As the systems and machinery involved in landscaping have evolved, we have become better able to do more with elements long-overlooked but readily available for use. Rocks and their large cousins – boulders – are the perfect example of this.
Below is a yard whose overall beauty just about entirely consists of a marvelously expansive view of the foothills of the Sierra Nevada Mountains in the distance. The foreground is dotted with homes, also in the distance, which provide a unique perspective of various layers of depth and a somewhat mind-clearing vision of distance and natural geology.
The landscaping requirements of a home such as this insist that the view be maintained. Yet, there is still the more immediate and entirely satisfying effect of “local” – back yard – gorgeousness that always provides a landscaper with design possibilities. This couple wanted an unobtrusive but running water feature and something other than just the standard rear yard with flat lawn and a fence.
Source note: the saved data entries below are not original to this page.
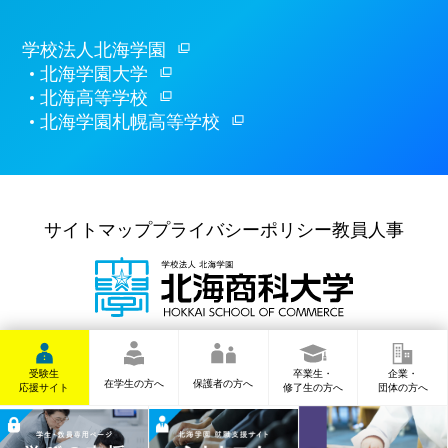
学校法人北海学園
北海学園大学
北海高等学校
北海学園札幌高等学校
サイトマップ
プライバシーポリシー
教員人事
〒062-8607
札幌市豊平区
豊平6条6丁目10番
TEL
(011)841-1161
(代表)
受験生
卒業生・
企業・
在学生の方へ
保護者の方へ
応援サイト
修了生の方へ
団体の方へ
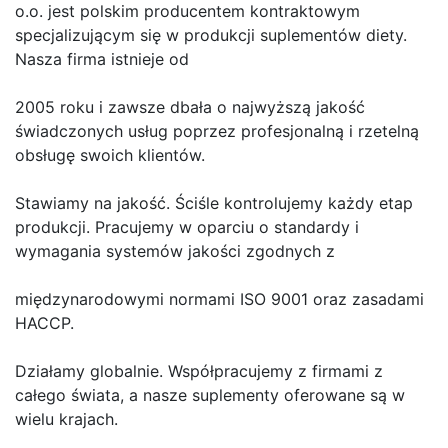
o.o. jest polskim producentem kontraktowym
specjalizującym się w produkcji suplementów diety.
Nasza firma istnieje od
2005 roku i zawsze dbała o najwyższą jakość
świadczonych usług poprzez profesjonalną i rzetelną
obsługę swoich klientów.
Stawiamy na jakość. Ściśle kontrolujemy każdy etap
produkcji. Pracujemy w oparciu o standardy i
wymagania systemów jakości zgodnych z
międzynarodowymi normami ISO 9001 oraz zasadami
HACCP.
Działamy globalnie. Współpracujemy z firmami z
całego świata, a nasze suplementy oferowane są w
wielu krajach.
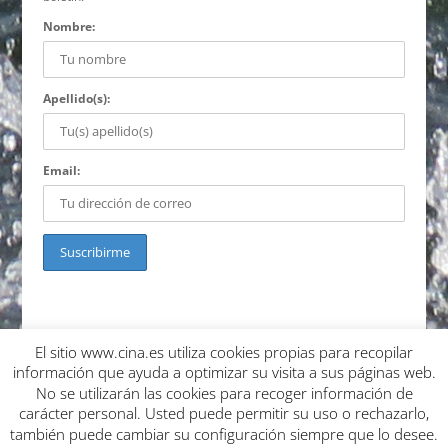
Nombre:
Apellido(s):
Email:
El sitio www.cina.es utiliza cookies propias para recopilar
Política de cookies
Política de privacidad
Condiciones de uso
información que ayuda a optimizar su visita a sus páginas web.
Condiciones de curso y devolución
No se utilizarán las cookies para recoger información de
Aceptación de responsabilidad de cesión
carácter personal. Usted puede permitir su uso o rechazarlo,
también puede cambiar su configuración siempre que lo desee.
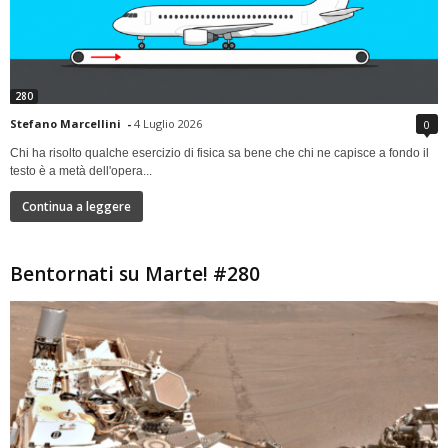
280
Stefano Marcellini
-
4 Luglio 2026
0
Chi ha risolto qualche esercizio di fisica sa bene che chi ne capisce a fondo il
testo è a metà dell'opera...
Continua a leggere
Bentornati su Marte! #280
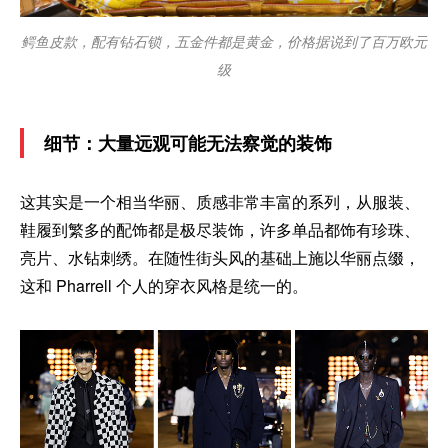
鳄鱼皮款，配有钻石锁，五金件都是黄金，价格据说到了百万欧元
级
细节：大量远观可能无法察觉的装饰
这其实是一个相当华丽、质感非常丰富的系列，从服装、
鞋履到繁多的配饰都是极尽装饰，许多单品都饰有珍珠、
亮片、水钻刺绣。在随性街头风的基础上施以华丽点缀，
这和 Pharrell 个人的穿衣风格是统一的。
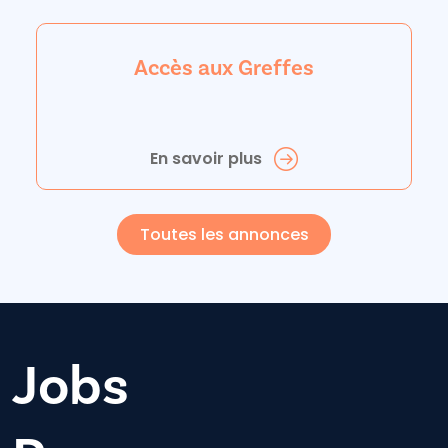
Accès aux Greffes
En savoir plus
Toutes les annonces
Jobs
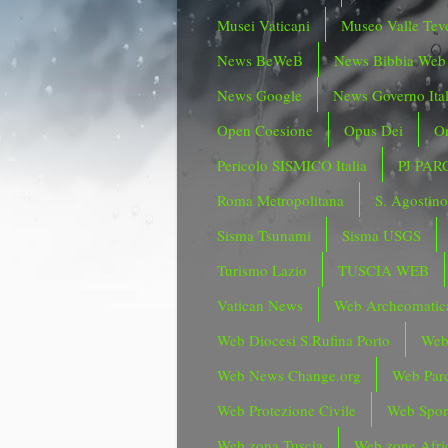
Musei Vaticani
Museo Valle Tev
News BeWeB
News Bibbia Web
News Google
News Governo Ita
Open Coesione
Opus Dei
Or
Pericolo SISMICO Italia
PJ PAR
Roma Metropolitana
S. Agostin
Sisma Tsunami
Sisma USGS
Turismo Lazio
TUSCIA WEB
Vatican News
Web Archeomatic
Web Diocesi S.Rufina Porto
Web
Web News Change.org
Web Parc
Web Protezione Civile
Web Spor
Web zona Tuscia
Web zone Afri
Our solution was to provide the small water feature in a corner of the lot which would still be visible and aurally satisfying, with motion and activity and a lawn which was “different” – in this case a rolling series of small hills, studded with boulders.
(click all images to enlarge)
Rocks are some of my best friends. Let’s face it, they offer a minimum of argument over even the thorniest issues and they behave once set into place. There is a lot to be said about this sort of loyal adherence to Natural Law. And, yes, I have abused the odd rock, I admit it freely. I have thrown them, hit them with baseball bats and golf clubs, used them as weapons against my enemies – the “bike-chasing barking dog” for example – and sometimes shamefully using them against bad friends.
Some, however, you can’t do much to. They talk back.
Some of the bigger guys you can tweak with machinery the size of Texas – just make sure they roll in the right direction when you stack ’em.
This applies to all versions of rocks larger than a fist –
No doubt, you will have noticed right away that the boulders and stones shown so far have all been of the “River Rock” variety – meaning rocks who were either tumbled under glaciers for miles and miles under enormous weight and thereby rendered rounded or else they were immersed in rapids of fast-flowing creeks and rivers with the same result.
Some other rocks cracked liked broken crystals during some epoch in the less-distant past, immune from the rushing waters of creeks and rivers, and maintaining and still-ancient, yet freshly-fractured look which allows yet another approach to working with them. They can make a bizarre, yet somehow artistic mulch, and one I personally embraced, loving the mix and the radical nature of the stones themselves, especially when mixed with similarly-fractured boulders:
Surprisingly enough, they can even work well in the midst of water – the color and fractured nature revealing sharp breaks which contrast with the softness and depth of the water around it.
All in all, they also take up space and are quite handsome, taken individually – no matter their origin.